_DIRECTIONS_. Using the data beneath this instruction, retype only the lines from the one that contains "2011-05-11 12:04 PM |" down to the one that contains "2022-06-27 12/27", both included, exactly as they appear.

Stored records:
········
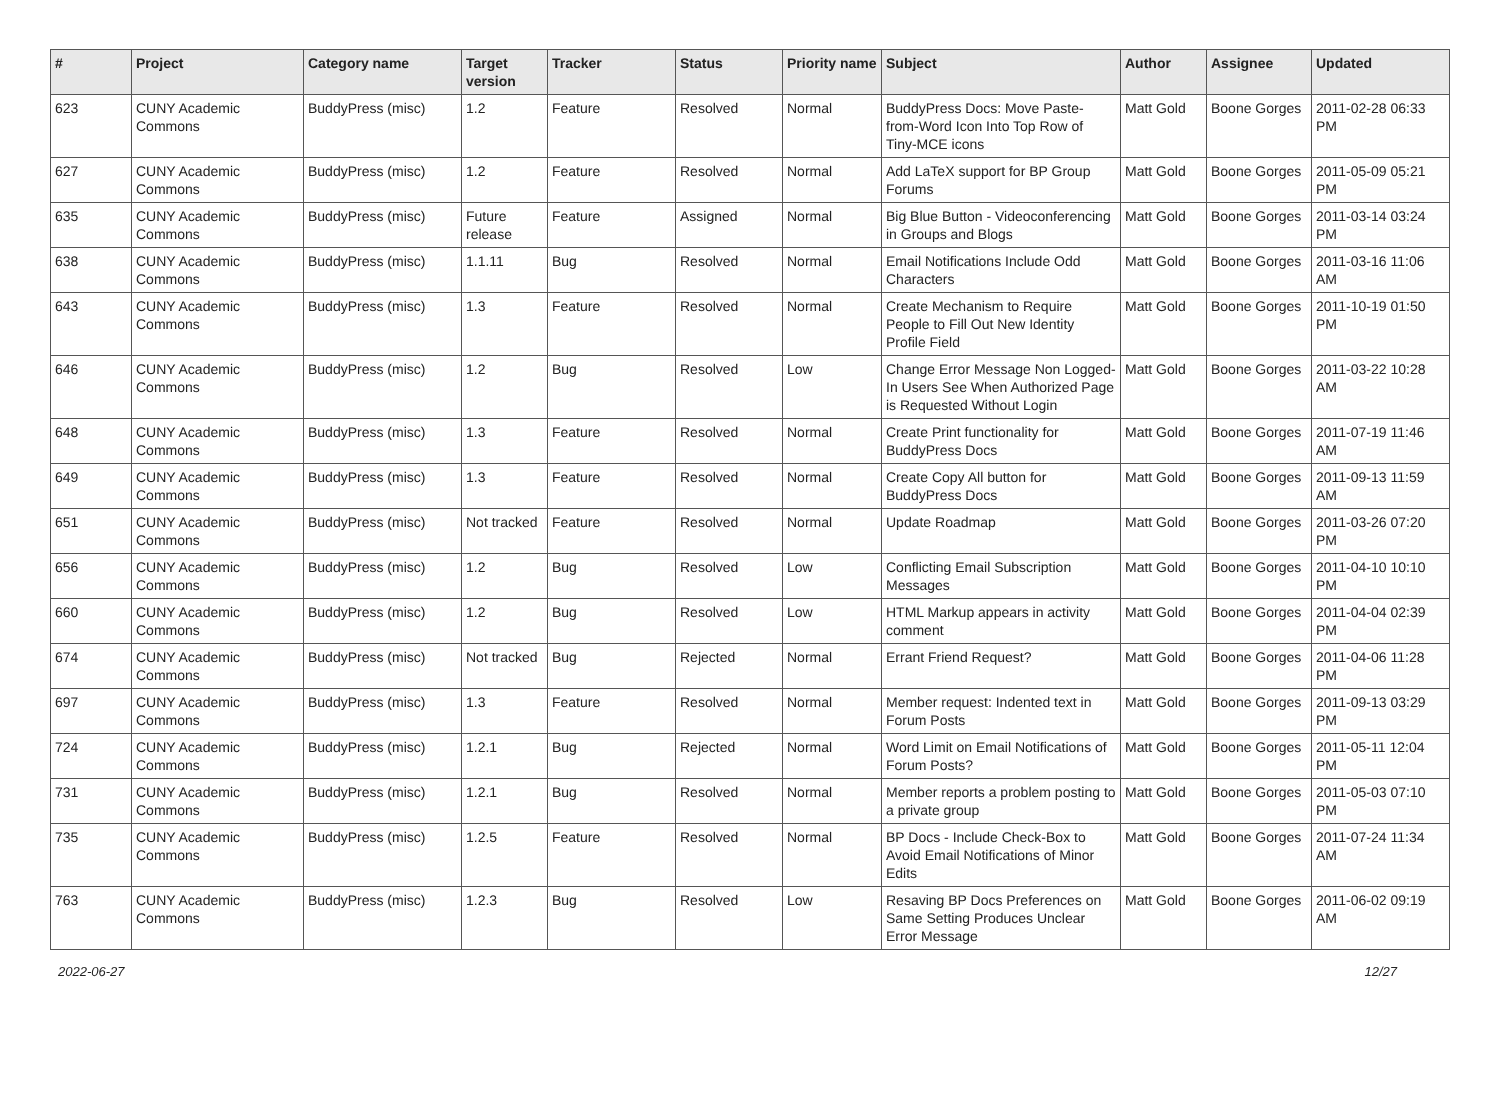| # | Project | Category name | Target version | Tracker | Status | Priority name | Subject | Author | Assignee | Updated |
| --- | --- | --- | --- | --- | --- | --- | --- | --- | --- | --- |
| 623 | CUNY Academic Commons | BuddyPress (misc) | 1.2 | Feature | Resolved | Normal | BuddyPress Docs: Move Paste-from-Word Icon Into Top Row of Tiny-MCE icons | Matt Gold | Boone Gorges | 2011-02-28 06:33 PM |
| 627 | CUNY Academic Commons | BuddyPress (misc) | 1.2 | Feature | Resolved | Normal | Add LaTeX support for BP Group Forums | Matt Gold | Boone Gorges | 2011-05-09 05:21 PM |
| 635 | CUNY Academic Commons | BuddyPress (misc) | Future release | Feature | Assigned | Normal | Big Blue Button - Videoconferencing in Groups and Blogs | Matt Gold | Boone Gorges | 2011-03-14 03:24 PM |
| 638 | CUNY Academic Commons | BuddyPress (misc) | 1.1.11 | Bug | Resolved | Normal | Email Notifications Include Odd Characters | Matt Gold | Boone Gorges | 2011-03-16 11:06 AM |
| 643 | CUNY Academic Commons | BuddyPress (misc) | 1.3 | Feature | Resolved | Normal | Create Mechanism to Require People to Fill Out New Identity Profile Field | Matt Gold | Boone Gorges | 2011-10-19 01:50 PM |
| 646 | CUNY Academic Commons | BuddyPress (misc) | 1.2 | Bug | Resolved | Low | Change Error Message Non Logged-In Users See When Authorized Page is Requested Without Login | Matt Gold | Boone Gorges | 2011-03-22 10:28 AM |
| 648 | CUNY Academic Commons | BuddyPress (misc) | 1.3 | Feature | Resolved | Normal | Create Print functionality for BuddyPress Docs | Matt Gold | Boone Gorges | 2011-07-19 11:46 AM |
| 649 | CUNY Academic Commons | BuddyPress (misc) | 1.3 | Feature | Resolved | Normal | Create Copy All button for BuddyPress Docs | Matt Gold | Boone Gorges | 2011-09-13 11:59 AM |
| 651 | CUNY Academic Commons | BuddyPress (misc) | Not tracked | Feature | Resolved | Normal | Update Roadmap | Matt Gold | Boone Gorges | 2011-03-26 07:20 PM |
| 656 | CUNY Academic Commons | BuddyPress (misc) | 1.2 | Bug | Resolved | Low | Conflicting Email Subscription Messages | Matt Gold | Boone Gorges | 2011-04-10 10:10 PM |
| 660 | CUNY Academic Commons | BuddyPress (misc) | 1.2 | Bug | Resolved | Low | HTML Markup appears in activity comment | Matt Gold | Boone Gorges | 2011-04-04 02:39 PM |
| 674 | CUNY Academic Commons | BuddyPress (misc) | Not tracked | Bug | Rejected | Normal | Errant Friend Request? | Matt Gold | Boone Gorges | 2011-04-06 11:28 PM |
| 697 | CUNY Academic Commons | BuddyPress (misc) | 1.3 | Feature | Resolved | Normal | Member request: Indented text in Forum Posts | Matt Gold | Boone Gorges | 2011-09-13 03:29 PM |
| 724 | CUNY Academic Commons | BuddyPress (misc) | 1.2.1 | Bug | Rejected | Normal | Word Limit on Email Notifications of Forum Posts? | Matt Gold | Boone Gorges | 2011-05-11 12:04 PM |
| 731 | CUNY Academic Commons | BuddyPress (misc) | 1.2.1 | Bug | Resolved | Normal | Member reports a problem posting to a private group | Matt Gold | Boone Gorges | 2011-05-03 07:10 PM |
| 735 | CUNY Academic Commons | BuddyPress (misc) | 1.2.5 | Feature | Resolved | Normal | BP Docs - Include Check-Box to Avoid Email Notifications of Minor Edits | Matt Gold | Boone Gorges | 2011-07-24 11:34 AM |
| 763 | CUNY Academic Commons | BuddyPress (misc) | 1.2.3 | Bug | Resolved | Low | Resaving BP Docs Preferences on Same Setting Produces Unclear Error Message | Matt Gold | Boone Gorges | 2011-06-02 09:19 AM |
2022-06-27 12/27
········
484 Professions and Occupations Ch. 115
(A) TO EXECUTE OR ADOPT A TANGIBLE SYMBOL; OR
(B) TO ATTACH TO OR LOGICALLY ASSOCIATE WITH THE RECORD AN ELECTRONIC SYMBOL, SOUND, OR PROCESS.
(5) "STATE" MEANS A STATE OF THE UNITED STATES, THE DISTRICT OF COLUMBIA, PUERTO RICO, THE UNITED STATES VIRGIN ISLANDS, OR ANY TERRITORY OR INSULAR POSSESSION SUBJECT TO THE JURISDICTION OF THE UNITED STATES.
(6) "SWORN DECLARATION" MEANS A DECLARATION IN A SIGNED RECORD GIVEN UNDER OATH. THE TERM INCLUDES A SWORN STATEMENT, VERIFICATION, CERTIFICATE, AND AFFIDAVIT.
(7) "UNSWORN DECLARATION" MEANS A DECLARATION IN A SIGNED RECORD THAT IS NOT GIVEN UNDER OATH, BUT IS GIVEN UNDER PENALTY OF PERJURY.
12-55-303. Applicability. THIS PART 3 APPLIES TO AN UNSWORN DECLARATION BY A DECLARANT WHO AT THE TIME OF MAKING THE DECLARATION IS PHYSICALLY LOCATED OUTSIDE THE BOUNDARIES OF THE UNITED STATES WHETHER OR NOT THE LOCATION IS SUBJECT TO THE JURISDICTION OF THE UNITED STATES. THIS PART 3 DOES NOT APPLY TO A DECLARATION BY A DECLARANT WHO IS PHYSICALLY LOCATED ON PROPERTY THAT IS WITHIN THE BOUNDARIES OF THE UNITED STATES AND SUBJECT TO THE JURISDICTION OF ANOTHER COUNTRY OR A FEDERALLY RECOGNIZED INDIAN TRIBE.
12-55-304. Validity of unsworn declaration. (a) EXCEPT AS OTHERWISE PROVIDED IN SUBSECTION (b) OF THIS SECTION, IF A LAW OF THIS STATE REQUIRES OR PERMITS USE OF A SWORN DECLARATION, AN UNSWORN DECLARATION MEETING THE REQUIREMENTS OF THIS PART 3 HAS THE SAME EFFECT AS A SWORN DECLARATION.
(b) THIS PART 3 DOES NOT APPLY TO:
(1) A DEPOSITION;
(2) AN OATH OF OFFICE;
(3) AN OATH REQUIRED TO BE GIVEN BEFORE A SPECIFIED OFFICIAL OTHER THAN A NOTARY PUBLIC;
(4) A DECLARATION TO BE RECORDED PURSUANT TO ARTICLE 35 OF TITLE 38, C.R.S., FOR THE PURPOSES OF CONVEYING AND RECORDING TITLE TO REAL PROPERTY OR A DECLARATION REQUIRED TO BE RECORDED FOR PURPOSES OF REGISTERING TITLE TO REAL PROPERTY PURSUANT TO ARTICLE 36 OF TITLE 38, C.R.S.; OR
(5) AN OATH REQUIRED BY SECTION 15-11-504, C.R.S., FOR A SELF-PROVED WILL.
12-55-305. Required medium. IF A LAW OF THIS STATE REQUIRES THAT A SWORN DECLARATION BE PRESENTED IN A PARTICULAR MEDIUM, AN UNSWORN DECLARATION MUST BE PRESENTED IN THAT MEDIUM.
········
_RESPONSE TO THE TASK_.
| 724 | CUNY Academic Commons | BuddyPress (misc) | 1.2.1 | Bug | Rejected | Normal | Word Limit on Email Notifications of Forum Posts? | Matt Gold | Boone Gorges | 2011-05-11 12:04 PM |
| 731 | CUNY Academic Commons | BuddyPress (misc) | 1.2.1 | Bug | Resolved | Normal | Member reports a problem posting to a private group | Matt Gold | Boone Gorges | 2011-05-03 07:10 PM |
| 735 | CUNY Academic Commons | BuddyPress (misc) | 1.2.5 | Feature | Resolved | Normal | BP Docs - Include Check-Box to Avoid Email Notifications of Minor Edits | Matt Gold | Boone Gorges | 2011-07-24 11:34 AM |
| 763 | CUNY Academic Commons | BuddyPress (misc) | 1.2.3 | Bug | Resolved | Low | Resaving BP Docs Preferences on Same Setting Produces Unclear Error Message | Matt Gold | Boone Gorges | 2011-06-02 09:19 AM |
2022-06-27 12/27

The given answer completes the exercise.